:: INPUT ::
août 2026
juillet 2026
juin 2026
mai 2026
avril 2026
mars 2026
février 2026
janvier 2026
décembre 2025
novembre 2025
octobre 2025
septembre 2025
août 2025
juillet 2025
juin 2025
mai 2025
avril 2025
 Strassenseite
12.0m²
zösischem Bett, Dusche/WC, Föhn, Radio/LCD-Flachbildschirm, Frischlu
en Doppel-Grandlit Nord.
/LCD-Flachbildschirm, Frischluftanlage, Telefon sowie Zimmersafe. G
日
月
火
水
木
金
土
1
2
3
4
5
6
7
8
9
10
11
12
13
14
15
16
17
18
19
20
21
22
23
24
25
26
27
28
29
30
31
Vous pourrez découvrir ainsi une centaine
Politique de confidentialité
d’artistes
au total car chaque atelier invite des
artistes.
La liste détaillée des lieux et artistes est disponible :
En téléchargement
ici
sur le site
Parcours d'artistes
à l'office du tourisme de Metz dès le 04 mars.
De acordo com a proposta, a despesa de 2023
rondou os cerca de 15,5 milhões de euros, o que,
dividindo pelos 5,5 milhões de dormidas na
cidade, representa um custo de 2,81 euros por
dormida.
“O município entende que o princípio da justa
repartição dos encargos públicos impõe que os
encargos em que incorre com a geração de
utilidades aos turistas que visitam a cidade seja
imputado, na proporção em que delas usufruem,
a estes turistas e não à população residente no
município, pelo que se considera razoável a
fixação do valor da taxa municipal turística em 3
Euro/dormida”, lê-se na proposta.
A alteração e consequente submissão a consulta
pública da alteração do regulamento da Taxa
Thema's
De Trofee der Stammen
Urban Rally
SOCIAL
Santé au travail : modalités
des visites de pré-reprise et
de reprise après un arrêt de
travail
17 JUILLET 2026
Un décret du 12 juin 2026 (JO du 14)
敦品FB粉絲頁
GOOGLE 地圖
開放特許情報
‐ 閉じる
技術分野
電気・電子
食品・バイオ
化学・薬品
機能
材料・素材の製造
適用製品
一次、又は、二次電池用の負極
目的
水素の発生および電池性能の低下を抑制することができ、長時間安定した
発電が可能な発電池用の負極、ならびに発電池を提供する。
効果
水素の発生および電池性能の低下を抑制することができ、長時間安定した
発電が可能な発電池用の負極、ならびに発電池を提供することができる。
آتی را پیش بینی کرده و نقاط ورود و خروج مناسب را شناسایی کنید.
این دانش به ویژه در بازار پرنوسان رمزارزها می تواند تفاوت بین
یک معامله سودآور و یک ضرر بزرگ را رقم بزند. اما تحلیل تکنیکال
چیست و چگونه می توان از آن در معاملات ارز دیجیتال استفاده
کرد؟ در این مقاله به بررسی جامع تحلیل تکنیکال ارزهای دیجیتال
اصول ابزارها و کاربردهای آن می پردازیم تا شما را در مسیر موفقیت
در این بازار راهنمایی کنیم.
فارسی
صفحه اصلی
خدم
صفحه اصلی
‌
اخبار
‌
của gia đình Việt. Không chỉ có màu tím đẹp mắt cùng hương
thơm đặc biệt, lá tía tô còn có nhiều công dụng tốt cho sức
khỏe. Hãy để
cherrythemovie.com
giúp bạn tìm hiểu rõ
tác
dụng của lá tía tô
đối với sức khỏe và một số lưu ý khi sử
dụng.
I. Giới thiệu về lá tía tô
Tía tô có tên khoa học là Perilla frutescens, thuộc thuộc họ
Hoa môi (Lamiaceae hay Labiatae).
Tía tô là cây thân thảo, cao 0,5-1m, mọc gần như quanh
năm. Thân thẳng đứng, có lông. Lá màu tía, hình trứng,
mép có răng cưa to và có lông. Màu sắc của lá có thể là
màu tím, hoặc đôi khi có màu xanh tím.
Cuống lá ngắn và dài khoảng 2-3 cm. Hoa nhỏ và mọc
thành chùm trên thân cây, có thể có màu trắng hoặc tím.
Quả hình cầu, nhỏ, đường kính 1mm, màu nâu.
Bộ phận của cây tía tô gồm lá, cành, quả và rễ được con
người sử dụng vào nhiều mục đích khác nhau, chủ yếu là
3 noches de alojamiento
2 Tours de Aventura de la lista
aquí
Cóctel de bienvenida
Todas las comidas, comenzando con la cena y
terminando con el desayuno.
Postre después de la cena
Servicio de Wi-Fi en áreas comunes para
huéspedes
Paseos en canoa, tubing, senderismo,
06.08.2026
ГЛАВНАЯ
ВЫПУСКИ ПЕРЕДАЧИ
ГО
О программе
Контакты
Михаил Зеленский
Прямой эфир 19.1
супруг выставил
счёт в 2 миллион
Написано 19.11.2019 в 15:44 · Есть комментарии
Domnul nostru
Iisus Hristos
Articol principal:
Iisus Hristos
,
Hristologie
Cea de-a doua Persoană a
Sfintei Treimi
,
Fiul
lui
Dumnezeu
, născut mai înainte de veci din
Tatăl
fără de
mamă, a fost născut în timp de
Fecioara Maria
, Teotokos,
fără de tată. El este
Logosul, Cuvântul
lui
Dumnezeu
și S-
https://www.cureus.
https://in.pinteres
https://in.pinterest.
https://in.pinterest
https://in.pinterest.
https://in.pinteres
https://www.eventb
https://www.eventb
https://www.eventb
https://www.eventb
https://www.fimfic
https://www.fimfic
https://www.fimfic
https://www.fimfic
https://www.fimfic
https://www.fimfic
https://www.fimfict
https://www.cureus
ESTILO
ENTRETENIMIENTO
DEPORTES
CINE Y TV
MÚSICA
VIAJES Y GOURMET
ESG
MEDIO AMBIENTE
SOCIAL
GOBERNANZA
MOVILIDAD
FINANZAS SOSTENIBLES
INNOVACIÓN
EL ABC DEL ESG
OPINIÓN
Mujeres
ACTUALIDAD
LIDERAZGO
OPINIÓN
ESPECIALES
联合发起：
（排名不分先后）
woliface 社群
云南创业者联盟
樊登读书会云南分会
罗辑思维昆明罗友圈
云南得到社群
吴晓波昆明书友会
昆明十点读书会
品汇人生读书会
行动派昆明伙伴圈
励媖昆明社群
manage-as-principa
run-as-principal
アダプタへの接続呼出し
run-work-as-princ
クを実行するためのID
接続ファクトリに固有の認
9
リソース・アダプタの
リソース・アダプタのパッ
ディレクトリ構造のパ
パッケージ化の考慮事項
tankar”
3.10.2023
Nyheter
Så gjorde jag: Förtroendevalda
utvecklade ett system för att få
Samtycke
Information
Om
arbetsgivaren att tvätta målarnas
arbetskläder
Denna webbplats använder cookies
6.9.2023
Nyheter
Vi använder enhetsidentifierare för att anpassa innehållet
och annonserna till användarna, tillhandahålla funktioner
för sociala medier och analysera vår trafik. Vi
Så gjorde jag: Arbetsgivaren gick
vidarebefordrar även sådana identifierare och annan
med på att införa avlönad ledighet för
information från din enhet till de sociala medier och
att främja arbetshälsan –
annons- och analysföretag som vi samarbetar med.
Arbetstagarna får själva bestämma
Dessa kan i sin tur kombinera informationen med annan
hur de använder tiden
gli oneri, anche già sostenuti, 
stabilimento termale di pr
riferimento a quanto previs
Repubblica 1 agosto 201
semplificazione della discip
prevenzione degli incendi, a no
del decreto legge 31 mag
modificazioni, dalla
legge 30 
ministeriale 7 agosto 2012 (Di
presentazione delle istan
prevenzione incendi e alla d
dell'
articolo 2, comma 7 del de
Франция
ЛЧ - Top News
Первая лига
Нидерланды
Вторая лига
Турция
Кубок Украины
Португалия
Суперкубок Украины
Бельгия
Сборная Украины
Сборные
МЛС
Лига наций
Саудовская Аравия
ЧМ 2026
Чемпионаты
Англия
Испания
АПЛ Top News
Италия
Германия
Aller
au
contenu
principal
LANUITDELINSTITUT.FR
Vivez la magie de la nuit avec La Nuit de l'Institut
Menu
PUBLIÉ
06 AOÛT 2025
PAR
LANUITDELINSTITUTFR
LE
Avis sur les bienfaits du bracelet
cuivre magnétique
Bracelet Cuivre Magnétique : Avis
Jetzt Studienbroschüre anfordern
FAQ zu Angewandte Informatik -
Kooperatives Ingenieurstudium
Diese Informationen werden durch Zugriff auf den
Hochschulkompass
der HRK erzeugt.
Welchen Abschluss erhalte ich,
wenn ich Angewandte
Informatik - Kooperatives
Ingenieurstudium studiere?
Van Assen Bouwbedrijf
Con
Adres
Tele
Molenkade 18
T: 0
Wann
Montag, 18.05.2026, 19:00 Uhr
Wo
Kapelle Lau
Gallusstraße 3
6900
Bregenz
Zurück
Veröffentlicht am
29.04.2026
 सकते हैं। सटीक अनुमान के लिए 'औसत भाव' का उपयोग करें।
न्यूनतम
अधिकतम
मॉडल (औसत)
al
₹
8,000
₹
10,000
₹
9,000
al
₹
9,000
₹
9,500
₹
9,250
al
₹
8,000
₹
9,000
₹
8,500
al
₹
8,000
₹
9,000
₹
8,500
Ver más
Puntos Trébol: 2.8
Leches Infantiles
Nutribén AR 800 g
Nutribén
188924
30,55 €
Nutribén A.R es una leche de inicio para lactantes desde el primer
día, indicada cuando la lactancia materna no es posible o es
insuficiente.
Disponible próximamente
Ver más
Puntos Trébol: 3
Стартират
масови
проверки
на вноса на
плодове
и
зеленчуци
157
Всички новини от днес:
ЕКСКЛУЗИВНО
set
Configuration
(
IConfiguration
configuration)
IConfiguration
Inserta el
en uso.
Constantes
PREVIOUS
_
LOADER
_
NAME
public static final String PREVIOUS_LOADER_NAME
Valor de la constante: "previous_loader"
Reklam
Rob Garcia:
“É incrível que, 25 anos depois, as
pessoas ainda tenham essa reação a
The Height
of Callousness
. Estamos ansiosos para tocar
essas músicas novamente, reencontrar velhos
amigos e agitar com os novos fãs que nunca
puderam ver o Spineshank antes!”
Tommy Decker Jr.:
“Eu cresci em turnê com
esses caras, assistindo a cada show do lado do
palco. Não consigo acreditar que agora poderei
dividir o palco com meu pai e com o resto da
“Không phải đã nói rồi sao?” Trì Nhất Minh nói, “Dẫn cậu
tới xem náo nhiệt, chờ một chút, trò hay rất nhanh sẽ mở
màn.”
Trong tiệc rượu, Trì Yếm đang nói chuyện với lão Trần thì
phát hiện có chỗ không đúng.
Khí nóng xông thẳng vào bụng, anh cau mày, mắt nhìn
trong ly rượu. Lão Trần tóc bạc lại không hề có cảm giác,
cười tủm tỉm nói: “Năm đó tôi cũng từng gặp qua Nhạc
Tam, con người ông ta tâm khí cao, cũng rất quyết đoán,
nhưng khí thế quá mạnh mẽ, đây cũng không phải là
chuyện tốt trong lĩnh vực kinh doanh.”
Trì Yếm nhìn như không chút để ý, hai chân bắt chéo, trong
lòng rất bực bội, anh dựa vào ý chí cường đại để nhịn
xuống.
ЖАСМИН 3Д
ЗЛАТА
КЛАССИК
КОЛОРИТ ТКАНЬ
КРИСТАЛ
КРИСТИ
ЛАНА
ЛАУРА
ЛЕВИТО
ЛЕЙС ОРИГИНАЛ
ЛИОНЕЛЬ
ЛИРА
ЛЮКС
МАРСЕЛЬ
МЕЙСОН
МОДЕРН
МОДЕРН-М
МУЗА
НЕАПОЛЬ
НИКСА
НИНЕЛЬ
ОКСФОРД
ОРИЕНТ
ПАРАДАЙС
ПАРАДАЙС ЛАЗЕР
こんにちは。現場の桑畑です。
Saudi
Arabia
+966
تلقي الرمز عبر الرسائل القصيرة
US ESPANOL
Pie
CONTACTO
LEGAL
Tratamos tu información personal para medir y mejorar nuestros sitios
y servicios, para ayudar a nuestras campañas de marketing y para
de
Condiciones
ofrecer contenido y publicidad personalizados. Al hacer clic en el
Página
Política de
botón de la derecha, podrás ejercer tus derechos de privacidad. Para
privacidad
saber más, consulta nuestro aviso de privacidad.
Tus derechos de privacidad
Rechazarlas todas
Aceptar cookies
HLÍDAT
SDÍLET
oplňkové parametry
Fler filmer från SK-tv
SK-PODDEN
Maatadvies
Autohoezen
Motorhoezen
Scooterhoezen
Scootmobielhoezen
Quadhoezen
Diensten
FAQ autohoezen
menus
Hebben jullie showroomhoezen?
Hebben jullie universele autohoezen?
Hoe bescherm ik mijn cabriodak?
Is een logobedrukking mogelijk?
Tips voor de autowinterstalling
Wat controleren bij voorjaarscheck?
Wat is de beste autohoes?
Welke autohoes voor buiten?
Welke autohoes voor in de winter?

:: AIM OF THE EXERCISE ::
Given the data above, which lines hold the string "consulta"? Return them.

:: SOLVED EXERCISE ::
A alteração e consequente submissão a consulta
saber más, consulta nuestro aviso de privacidad.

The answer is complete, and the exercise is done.